Ak Parti iktidarı süresince politik zirvede çıtayı daima yükseltme beceri, cesaret, atılım vizyonlarının sürükleyicisi Cumhurbaşkanımız, Sayın, Recep Tayyip Erdoğan önderliğinde sürdüğünü herkes görmektedir. Neredeyse Ak Parti yok, genel başkanı vardır. Sistemin de getirisiyle bütün yollar ona çıkmaktadır…

Türkiye siyaseti iki kutuplu dünya efsanesine dönüşmüştür. İttifakları zorlayan yasalar değil, yasal zemin arayışındaki parti hareketleridir. Meşru seviyede politikaya katılabilmek için partilerin tek başlarına mücadele yöntemleri yeterli gelmemektedir. Güçlü liderin daha güçlü muhalifi yoksa iktidarını sürdürmek doğal hak olarak seçmen tarafından yinelenecektir…

Son zamanlarda yapılanma çabasına düşmüş bir kısım Ak Partilileri anlamak güçtür. Ülkeye hizmet için illâki genel başkan, milletvekili, bakan mı olmak gerekir!?..Uzun süren iktidar sürecinde bu günler için birlikte mücadele verip sistem değişikliği yönünde rey kullanılmadı mı!?.. “Küsüp gitmek, boyun eğip makamı terk…” yerine “bu yol yol değil!..” söylemi kullanmaktan niye çekinilmiştir!?.. Yeni kurulacak , desteğini,“cumhur mu; millet ittifakı lehine mi“ yapacaktır!?..Ak Partililerden oluşan yeni yapılanmayı anlamak güçtür…

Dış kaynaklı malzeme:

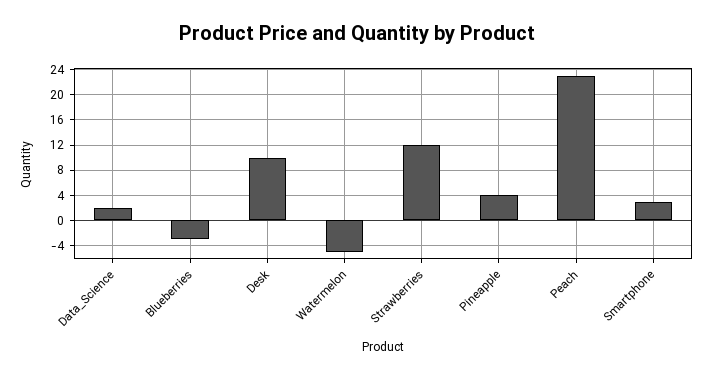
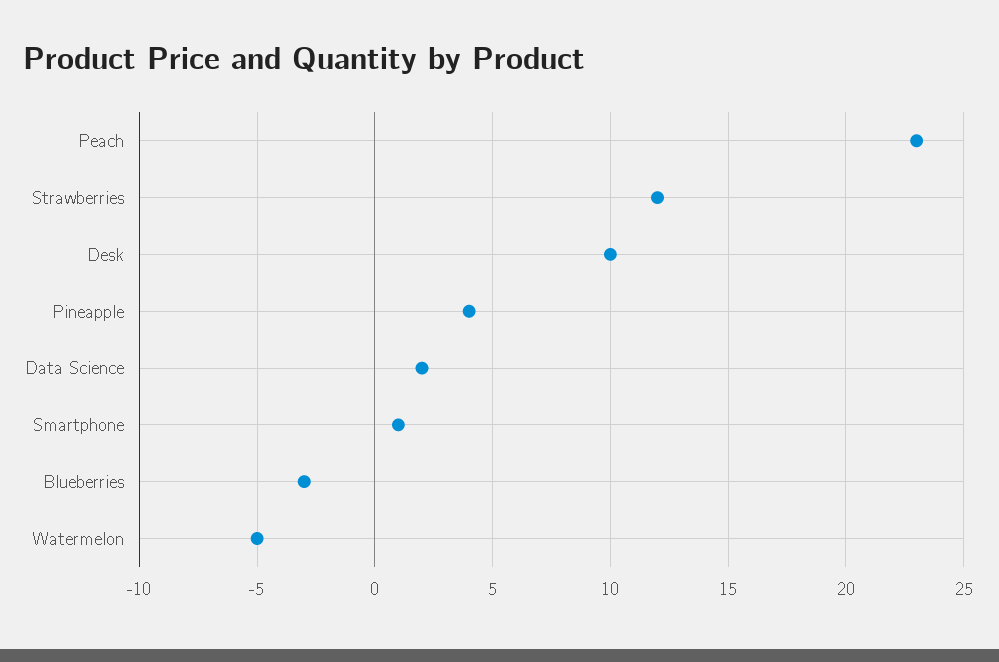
Smartphone: 3 -> 1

Türkiye politikacıları ayrı gayrı partileşme sürecini gündeminden atıp, yetkilerini devretmiş Meclis’te gazete manşetlerinin kavgasını yapmak yerine hükümet kurma hedefinin hesabını doğru, Türkiye şartlarına uygun, birinin diğerine saygı ve sevgide kusur yaratmayacağı edep, adap, ahlak çizgileriyle gönlüne yerleştirmek durumundadır. Kadrolarda, söylemlerde, vizyonda açık ara fark olmaz ise vatandaş niye parti değiştirip de yeniyi tercih etsin ki!..

Parti kurmak yerine hükümeti kurmak için “Cumhurbaşkanı adaylığı” yeterli değil mi?